◆ **Task description**
Could you say how many lines below contain the word "Лошадиная"? Give the number with no other text.

◆ **Excerpted data**

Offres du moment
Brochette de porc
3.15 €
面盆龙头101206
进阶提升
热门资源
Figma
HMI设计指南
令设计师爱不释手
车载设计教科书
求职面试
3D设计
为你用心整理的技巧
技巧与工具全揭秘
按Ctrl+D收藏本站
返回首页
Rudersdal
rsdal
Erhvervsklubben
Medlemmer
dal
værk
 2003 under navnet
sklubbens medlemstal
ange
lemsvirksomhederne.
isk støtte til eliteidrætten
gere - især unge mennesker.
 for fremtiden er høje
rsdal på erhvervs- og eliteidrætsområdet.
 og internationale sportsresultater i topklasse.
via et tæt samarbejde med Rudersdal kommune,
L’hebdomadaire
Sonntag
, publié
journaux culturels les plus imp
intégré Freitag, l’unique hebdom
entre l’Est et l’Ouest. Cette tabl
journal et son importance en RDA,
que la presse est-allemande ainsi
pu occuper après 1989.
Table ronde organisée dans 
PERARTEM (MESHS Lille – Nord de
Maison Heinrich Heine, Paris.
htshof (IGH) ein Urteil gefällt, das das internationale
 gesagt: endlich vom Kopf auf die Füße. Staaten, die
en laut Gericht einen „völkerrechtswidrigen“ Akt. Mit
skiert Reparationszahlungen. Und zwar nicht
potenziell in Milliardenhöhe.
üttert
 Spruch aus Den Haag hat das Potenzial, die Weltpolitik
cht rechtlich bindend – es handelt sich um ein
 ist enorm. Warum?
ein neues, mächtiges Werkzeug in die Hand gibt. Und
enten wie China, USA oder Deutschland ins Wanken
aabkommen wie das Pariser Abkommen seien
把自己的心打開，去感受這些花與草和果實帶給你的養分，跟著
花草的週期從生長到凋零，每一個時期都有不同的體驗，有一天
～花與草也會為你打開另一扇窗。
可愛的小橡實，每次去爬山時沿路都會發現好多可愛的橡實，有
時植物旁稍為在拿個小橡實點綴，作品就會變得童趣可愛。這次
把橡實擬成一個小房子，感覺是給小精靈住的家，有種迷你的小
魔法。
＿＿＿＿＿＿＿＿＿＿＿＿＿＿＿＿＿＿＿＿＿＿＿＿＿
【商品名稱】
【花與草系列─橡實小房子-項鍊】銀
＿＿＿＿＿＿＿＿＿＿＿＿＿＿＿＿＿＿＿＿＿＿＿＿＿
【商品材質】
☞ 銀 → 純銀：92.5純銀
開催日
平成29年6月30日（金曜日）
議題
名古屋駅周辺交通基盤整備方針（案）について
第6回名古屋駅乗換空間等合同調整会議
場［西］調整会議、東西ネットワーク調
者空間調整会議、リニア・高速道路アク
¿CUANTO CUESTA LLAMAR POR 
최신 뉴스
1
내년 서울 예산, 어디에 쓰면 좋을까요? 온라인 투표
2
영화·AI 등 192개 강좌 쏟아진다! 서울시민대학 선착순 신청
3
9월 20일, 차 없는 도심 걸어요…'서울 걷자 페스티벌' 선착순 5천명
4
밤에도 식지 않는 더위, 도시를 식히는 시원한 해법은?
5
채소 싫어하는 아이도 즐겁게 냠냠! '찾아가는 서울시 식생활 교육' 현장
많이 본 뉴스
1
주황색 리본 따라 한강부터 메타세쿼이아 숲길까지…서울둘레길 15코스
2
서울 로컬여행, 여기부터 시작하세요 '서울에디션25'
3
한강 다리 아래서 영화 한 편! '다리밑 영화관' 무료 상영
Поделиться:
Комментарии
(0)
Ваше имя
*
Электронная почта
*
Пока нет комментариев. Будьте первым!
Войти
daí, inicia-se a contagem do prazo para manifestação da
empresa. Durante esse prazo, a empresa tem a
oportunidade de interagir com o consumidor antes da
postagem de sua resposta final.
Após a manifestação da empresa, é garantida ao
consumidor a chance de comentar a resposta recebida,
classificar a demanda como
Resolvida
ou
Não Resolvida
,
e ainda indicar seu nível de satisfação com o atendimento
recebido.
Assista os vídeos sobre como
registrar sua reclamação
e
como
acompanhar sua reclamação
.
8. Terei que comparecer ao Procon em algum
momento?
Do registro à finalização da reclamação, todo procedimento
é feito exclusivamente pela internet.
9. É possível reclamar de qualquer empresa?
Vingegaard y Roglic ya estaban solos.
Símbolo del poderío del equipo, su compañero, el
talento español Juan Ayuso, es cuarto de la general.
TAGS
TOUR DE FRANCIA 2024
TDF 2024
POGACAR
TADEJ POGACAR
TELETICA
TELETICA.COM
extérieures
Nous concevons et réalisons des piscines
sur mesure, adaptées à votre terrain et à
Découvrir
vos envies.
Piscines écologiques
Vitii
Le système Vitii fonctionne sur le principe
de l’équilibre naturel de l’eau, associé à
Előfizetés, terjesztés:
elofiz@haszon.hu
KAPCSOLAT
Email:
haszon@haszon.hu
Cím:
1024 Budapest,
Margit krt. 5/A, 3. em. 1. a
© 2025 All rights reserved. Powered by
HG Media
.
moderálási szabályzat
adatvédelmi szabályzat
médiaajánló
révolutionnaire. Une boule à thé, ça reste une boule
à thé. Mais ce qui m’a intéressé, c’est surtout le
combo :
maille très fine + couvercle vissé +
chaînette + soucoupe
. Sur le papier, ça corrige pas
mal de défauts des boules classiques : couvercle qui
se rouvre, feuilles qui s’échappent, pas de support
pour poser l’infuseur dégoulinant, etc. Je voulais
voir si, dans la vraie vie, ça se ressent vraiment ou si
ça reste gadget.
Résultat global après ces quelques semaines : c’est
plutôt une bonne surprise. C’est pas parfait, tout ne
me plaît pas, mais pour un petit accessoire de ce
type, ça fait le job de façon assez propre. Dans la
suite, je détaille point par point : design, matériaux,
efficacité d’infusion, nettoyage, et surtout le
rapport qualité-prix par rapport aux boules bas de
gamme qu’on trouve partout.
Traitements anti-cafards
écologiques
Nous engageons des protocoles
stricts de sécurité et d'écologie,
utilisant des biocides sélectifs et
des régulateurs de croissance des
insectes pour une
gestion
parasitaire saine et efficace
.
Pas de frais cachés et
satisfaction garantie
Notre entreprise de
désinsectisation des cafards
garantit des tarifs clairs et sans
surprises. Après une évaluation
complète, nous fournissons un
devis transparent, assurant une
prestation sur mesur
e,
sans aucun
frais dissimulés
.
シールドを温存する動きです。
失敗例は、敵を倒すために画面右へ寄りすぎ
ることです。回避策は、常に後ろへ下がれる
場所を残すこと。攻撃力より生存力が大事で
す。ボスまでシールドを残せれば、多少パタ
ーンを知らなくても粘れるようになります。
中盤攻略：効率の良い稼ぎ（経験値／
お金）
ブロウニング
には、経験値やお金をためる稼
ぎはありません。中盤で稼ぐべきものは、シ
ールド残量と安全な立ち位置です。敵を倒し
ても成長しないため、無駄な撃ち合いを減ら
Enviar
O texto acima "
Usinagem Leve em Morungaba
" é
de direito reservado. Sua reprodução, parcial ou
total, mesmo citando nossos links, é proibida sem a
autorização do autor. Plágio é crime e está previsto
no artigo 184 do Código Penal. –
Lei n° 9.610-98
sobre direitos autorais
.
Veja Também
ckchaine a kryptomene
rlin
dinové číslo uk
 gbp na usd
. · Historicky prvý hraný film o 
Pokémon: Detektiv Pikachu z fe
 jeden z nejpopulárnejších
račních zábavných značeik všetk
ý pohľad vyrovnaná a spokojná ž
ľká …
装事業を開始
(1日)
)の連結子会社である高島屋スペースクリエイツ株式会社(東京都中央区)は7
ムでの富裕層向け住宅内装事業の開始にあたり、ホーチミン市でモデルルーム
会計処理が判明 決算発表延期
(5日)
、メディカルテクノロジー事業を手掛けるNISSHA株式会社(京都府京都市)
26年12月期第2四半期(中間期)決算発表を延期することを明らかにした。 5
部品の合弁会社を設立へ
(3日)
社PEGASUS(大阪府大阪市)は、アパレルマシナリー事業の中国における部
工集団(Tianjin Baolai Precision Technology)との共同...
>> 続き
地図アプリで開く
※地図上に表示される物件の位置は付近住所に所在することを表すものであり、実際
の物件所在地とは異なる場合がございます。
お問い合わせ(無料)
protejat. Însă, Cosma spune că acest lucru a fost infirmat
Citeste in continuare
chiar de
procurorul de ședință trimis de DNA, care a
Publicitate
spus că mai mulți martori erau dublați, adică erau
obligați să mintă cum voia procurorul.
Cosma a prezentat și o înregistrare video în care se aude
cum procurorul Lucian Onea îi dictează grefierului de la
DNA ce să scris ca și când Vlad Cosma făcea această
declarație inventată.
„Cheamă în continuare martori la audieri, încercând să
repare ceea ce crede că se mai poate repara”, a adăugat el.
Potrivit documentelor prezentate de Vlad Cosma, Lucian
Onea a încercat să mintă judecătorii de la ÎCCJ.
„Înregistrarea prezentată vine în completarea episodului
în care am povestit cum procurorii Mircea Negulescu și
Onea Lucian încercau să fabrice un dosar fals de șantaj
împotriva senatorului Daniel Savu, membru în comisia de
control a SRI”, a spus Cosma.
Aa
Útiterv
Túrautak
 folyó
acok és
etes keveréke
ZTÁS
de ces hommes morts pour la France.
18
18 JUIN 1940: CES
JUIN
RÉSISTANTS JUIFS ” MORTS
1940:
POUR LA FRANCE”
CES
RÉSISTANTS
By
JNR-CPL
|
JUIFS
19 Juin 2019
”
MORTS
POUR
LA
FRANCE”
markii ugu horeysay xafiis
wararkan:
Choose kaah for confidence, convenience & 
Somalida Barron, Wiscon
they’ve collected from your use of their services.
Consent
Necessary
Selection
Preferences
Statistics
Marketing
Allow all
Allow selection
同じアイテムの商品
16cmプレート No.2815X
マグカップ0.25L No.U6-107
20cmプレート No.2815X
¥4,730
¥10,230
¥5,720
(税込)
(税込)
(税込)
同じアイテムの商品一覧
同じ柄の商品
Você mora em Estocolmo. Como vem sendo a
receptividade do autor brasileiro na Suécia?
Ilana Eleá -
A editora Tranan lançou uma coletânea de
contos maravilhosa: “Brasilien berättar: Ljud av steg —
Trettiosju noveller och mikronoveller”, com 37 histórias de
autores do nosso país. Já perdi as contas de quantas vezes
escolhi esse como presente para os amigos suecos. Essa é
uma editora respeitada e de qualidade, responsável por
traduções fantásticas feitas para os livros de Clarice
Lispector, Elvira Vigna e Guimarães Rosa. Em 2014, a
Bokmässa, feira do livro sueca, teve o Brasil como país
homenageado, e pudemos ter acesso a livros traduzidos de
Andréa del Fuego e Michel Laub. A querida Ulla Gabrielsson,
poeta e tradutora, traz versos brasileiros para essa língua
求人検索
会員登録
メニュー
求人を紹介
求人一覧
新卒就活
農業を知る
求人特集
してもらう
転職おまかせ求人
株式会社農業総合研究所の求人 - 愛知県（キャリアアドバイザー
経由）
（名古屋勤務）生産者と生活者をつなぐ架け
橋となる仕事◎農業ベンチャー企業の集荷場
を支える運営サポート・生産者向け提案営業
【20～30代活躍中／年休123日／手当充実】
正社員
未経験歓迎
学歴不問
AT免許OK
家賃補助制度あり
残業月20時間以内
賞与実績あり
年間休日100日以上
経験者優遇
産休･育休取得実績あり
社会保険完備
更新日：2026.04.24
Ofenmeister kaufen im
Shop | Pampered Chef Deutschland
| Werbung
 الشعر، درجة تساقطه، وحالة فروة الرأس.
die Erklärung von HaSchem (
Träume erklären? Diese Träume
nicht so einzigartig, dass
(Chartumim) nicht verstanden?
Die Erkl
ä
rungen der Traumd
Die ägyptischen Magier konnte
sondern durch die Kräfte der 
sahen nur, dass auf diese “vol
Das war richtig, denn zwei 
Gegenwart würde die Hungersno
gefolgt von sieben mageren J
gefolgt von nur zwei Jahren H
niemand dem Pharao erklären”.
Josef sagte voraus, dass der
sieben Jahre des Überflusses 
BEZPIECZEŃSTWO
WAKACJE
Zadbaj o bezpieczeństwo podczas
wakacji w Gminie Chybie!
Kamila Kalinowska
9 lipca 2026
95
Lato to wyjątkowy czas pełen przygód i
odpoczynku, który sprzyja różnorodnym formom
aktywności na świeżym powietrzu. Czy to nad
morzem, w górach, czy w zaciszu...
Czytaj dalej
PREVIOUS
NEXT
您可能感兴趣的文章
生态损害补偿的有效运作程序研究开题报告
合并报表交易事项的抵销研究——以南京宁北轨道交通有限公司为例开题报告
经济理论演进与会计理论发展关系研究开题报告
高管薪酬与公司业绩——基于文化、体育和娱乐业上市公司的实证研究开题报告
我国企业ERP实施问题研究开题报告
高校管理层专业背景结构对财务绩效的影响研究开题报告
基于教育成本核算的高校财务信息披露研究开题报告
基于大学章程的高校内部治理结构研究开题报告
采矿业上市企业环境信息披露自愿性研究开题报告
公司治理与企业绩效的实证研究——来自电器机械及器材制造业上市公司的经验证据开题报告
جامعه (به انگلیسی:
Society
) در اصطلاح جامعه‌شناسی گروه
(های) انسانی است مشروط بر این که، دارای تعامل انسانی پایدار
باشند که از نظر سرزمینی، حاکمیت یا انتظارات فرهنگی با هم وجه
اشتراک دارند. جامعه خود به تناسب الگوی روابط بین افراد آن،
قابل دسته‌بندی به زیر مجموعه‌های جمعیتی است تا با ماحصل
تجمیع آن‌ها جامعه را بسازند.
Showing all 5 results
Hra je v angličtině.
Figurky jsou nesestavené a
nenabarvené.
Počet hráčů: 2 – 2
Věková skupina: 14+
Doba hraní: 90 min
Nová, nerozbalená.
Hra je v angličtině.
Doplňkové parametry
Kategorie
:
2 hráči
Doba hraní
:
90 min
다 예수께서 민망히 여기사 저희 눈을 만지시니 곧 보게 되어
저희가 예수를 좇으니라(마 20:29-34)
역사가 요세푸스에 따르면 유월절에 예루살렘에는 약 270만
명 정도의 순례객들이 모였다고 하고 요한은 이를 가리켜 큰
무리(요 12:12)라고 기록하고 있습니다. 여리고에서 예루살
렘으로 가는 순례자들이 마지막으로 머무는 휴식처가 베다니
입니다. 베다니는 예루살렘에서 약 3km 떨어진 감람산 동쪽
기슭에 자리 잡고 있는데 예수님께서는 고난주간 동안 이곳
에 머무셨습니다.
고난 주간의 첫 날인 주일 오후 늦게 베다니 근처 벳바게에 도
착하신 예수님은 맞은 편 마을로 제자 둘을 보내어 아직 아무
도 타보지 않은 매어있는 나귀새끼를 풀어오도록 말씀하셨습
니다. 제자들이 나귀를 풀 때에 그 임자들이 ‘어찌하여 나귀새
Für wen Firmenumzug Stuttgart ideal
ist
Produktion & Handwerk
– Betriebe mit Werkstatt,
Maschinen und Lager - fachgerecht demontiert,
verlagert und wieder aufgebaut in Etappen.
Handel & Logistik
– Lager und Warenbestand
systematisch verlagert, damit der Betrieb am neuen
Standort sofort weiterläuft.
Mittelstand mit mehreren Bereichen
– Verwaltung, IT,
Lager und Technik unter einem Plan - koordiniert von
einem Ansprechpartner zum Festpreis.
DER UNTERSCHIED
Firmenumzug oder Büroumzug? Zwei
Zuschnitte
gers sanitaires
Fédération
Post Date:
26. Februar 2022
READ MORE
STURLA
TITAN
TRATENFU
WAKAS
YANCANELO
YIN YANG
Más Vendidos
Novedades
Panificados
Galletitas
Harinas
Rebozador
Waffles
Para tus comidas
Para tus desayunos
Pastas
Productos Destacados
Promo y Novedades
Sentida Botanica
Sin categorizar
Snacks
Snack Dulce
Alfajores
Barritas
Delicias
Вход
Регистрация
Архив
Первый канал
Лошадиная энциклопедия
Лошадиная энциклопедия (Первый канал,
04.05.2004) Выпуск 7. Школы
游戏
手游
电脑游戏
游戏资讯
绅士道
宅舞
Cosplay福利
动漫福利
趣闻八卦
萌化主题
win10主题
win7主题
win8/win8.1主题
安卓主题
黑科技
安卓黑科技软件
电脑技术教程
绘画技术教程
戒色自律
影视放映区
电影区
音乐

◆ **Result of this exercise**
2